Mischung aus Kapitalerhöhung und Verkauf von Aktien
Strabag nimmt zweiten Anlauf an die Börse Wien

Nur wenige Tage nach dem Abschluss der 1,2 Milliarden Euro schweren Kapitalerhöhung der Raiffeisen International zapft einer der größten Baukonzerne Europas den Markt an: Der österreichische Baukonzern Strabag SE startet nach Angaben aus Finanzkreisen am 8. Oktober 2007 seinen Börsengang.

HB WIEN. Rund eine Milliarde Euro beträgt laut den Kreisen das Volumen der Transaktion der Strabag. Strabag-Chef Hans Peter Haselsteiner unternimmt damit den zweiten Anlauf. Ende April dieses Jahres hatte er den schon auf Schiene befindlichen Börsegang kurzfristig verschoben, weil sich der russische Oligarch Oleg Deripaska eingekauft hat.

Vorgesehen ist laut den Finanzkreisen eine Mischung aus Kapitalerhöhung und dem Verkauf von Aktien durch die Aktionäre. Auch eine Mehrzuteilungsoption (Greenshoe) ist vorgesehen. Die Erstnotiz an der Börse Wien sei für den 19. Oktober geplant.

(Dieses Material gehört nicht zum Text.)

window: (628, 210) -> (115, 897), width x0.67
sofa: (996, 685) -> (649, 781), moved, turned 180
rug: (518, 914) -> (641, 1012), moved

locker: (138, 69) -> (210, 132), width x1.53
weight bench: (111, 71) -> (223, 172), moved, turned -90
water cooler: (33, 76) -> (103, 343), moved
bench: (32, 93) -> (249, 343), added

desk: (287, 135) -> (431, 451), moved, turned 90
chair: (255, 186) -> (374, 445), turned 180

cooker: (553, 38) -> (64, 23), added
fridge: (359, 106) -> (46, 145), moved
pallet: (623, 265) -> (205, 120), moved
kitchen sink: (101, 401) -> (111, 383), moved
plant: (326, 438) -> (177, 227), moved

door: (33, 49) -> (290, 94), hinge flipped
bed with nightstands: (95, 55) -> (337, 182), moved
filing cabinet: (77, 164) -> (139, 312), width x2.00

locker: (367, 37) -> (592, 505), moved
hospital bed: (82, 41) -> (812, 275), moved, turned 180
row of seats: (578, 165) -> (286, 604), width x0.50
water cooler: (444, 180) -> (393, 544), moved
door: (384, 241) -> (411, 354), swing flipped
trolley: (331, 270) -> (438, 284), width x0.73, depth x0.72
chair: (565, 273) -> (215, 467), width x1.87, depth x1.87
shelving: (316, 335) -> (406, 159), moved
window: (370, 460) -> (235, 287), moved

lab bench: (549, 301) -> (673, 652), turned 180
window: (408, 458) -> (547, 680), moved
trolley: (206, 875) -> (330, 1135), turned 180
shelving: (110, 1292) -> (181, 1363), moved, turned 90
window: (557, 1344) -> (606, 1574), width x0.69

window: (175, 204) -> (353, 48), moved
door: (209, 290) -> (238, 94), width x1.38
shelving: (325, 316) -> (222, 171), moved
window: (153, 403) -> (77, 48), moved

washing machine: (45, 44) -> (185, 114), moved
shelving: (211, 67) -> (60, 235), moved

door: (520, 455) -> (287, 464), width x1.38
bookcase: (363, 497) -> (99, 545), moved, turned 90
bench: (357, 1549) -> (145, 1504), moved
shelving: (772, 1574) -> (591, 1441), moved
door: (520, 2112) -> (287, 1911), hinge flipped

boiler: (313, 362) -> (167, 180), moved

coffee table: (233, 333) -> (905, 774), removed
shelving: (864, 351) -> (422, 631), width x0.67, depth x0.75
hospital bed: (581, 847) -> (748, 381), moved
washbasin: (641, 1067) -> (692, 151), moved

Deripaska bezahlte 1,05 Milliarden Euro für 30 Prozent an der Strabag. Bei der Kapitalerhöhung werde sein Anteil sinken, Aktien verkaufen werde er aber nicht. Haselsteiner und die Raiffeisen-Uniqa-Gruppe dürften auch Aktien verkaufen, hieß es.

Nach der von der Deutschen Bank, Goldman Sachs und der Centrobank geführten Transaktionen sollen die Familie von Haselsteiner, die Raiffeisen-Gruppe und Deripaska jeweils etwas über 25 Prozent am Baukonzern halten. Eine Strabag-Sprecherin wollte die Angaben auf Anfrage von Reuters nicht bestätigen.

Die Strabag ist mit einem Volumen von knapp elf Milliarden Euro einer der führenden Baukonzerne Europas. Das Unternehmen beschäftigt rund 53.000 Mitarbeiter und setzte zuletzt 10,4 Milliarden Euro um.

Die Hereinnahme Deripaskas gilt als strategischer Schritt am russischen Markt. Der Russe soll helfen, das Geschäft rasch zu entwickeln. Große Aufträge erhofft sich die Strabag vor allem in der Region Sotschi, wo die Winter-Olympiade 2014 stattfinden wird. Deripaska ist dort einer der größten Investoren.